Gök bana beşik Şiraze, bir ucu bir ucuna erişmeyen bir beşik...
salla beni, gözlerime çöken uykunun tadına bakayım, hiçbir uyku tam değil  hiçbir uyku sona götürmüyor Şiraze...
Az zamanda öyküler biriktirdim içimde, sen öyküleri bilir misin Şiraze?
Ben bildiğini bilirim, ben bilirim bildiğini...
Anaforlarına takılıp dönenlerin öfkesinden sakınmak adına sığındığım karanlık dere veyarık kaya’nın uğuldayan dik yamaçlarının çevrintisiyle titrediğim gece...Şiraze
bir tek sendin dizinde dinlendiğim.
 Öyle bakma dedim kaç kez, öyle pencerelerden gece vakti salınışın yollara
ve bir gölge gibi süzülüp duvar diplerinden kayışın köşebaşlarına
beklediğimdin sen
sen bir ömür beklemeyi seçtiğimdin.Bir dahası olmasın görmeyeyim gözlerini,
bir dahası olmasın dolunaysız gecelerde tutmayayım elini,
bir dahası olmasın ‘yaş gidiyor’ anmaktan başka güzelliği kalmadı senliliğin.
Sen ile ben Şiraze,
öğrenmeliydik yalnızlığın kaç bucak olduğunu...

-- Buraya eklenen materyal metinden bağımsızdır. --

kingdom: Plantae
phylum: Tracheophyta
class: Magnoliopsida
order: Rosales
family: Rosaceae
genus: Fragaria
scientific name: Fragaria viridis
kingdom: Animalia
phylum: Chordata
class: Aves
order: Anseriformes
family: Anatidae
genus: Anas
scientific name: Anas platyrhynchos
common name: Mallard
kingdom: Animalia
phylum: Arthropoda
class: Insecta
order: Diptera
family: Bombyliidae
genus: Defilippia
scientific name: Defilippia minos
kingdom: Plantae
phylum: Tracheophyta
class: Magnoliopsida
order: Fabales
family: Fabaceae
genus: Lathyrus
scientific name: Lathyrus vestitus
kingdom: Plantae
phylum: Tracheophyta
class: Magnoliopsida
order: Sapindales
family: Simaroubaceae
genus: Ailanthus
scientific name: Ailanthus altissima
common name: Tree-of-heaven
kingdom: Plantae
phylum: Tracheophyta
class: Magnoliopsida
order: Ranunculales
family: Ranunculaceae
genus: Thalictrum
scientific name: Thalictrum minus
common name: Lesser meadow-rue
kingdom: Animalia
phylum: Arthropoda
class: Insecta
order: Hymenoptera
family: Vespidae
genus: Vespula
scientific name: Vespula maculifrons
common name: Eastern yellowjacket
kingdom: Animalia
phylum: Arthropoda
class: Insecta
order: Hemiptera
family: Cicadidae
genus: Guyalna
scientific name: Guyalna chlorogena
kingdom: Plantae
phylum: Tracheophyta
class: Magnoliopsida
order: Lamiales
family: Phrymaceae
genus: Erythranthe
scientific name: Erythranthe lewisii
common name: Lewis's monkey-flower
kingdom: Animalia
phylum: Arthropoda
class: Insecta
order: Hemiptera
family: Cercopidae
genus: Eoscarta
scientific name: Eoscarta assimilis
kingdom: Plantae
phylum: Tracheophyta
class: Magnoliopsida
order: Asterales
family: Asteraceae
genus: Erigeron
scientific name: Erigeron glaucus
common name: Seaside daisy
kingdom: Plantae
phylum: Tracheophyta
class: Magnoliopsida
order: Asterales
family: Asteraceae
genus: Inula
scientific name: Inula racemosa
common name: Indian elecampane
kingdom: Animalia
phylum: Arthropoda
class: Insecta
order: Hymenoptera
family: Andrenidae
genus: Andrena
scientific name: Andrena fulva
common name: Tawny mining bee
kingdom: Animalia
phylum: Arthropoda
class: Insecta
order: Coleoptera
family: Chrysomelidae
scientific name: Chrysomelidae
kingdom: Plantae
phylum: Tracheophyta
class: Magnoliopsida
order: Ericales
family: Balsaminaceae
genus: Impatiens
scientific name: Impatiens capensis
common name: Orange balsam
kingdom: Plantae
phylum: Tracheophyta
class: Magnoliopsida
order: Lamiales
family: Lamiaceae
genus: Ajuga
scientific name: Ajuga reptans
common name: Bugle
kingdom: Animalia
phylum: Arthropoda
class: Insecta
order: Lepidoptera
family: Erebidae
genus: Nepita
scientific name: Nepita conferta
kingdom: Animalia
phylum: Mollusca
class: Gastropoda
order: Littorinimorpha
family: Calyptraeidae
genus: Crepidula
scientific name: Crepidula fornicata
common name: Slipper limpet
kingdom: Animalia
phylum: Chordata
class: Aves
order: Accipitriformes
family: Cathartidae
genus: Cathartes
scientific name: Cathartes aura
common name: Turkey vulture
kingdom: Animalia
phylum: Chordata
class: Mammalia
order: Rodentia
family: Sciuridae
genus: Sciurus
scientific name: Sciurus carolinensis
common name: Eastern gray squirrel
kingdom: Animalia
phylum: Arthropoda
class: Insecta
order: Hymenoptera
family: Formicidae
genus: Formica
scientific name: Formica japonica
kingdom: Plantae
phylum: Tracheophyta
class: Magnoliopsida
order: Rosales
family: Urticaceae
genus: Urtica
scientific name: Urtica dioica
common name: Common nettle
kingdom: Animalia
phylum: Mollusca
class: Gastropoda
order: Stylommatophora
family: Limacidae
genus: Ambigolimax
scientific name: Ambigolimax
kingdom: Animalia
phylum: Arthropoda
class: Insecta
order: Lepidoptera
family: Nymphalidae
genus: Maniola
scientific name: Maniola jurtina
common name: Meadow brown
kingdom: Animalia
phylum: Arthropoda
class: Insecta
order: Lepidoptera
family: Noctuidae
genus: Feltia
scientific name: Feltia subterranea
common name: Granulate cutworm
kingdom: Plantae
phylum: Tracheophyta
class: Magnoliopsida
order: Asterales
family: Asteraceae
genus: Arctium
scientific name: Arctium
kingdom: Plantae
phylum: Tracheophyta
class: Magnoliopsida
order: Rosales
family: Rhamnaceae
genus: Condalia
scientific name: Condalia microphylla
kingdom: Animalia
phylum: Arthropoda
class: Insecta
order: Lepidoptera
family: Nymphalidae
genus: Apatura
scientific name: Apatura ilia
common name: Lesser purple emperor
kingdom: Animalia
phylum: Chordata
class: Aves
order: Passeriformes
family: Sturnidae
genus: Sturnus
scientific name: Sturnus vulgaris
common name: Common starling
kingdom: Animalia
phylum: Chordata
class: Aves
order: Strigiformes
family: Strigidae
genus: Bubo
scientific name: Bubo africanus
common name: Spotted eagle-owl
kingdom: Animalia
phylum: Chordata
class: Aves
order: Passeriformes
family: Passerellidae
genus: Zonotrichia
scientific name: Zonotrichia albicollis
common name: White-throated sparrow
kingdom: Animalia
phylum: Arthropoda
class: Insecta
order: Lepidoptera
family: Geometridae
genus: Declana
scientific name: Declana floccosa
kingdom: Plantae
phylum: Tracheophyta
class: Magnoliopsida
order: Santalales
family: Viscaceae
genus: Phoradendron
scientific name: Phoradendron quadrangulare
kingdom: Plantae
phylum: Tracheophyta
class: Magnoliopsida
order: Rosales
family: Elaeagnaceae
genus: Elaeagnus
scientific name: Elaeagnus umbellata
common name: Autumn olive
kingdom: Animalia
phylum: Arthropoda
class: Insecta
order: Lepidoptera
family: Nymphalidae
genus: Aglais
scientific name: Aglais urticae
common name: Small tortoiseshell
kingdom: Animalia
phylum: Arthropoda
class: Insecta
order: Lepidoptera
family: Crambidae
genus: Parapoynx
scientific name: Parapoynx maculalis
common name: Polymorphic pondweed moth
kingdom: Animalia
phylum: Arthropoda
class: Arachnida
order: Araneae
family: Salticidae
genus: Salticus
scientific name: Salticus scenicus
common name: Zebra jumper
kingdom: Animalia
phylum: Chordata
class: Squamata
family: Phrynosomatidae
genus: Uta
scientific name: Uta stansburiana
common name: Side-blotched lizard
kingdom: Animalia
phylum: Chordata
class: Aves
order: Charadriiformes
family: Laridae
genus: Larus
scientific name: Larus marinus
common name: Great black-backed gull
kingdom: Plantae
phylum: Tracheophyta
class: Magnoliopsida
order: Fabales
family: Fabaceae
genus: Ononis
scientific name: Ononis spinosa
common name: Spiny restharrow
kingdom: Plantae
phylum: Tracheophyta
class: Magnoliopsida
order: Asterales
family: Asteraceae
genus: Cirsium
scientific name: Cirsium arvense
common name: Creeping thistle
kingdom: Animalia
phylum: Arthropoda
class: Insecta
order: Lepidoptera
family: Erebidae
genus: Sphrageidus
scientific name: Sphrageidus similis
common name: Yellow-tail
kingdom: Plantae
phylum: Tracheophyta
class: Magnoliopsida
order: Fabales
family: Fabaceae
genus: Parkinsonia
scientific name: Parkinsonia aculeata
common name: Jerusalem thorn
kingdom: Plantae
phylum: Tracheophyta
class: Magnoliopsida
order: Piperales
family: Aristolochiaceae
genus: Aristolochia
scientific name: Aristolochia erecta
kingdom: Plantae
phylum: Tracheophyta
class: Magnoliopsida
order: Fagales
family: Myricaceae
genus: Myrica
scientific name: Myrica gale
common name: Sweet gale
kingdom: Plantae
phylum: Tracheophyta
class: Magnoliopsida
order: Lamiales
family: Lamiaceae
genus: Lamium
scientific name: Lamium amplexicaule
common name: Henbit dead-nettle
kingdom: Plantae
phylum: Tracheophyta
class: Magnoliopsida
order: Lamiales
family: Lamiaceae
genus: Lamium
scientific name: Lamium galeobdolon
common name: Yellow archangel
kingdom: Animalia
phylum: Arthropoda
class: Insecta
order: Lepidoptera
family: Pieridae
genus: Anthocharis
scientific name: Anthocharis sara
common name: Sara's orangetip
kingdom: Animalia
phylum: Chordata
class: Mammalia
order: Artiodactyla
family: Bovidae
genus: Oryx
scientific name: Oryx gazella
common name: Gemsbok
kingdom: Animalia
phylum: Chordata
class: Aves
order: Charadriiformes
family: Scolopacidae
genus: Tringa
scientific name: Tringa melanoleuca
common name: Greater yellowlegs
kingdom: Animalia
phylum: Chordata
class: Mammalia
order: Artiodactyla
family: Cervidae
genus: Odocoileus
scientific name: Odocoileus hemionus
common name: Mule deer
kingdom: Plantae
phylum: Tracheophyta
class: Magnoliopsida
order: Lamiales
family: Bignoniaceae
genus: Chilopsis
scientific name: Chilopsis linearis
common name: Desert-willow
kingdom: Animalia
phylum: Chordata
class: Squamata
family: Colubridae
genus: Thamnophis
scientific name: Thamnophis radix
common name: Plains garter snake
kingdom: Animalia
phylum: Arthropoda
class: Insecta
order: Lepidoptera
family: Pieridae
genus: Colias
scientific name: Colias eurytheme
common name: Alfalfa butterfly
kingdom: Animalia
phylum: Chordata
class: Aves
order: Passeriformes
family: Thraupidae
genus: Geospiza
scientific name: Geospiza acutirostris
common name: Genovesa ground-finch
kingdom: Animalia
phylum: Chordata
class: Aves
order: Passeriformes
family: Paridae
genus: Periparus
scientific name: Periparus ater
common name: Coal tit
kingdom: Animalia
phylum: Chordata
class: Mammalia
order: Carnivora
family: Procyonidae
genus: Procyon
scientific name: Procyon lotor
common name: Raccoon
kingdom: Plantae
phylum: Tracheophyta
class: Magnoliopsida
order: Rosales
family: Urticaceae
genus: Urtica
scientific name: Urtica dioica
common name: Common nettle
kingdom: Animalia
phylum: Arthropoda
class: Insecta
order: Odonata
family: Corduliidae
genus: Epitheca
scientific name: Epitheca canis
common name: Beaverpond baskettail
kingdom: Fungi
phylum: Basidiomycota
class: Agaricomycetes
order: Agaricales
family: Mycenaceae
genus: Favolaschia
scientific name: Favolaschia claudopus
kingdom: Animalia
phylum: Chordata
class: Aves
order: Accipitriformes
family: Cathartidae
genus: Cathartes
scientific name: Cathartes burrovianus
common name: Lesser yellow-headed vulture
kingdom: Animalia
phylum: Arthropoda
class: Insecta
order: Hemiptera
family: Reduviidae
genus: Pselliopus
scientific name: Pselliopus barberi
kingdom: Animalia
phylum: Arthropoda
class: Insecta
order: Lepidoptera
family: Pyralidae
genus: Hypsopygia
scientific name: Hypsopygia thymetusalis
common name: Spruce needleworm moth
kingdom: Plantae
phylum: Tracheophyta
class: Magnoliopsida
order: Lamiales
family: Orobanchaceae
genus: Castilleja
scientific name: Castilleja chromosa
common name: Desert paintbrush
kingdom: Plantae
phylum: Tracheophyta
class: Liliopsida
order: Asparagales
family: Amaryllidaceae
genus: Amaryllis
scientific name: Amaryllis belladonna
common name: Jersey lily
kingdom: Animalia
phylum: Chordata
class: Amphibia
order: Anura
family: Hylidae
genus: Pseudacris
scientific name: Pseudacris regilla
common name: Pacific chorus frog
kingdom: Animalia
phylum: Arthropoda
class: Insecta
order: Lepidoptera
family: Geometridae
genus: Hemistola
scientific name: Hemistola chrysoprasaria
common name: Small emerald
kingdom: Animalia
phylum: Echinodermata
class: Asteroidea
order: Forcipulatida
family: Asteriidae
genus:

Ve bir... ve iki... ve üç... ve dört Şiraze.
Sen ve ben, ömür son demine vardığında ‘yaşandı bitti’ diyebilecek gücü şimdiden toplamalıydık. Geç mi kaldık? Geç kaldığımızı anlamak için bile mi geç kaldık?
Yok böyle bir şey; biz her şeye arası kapatılamayacak mesafelerce çoktan geç kaldık.
Bitmek varsa eğer, geçmişi ak sayfalara kaydedecek zaman bitti Şiraze.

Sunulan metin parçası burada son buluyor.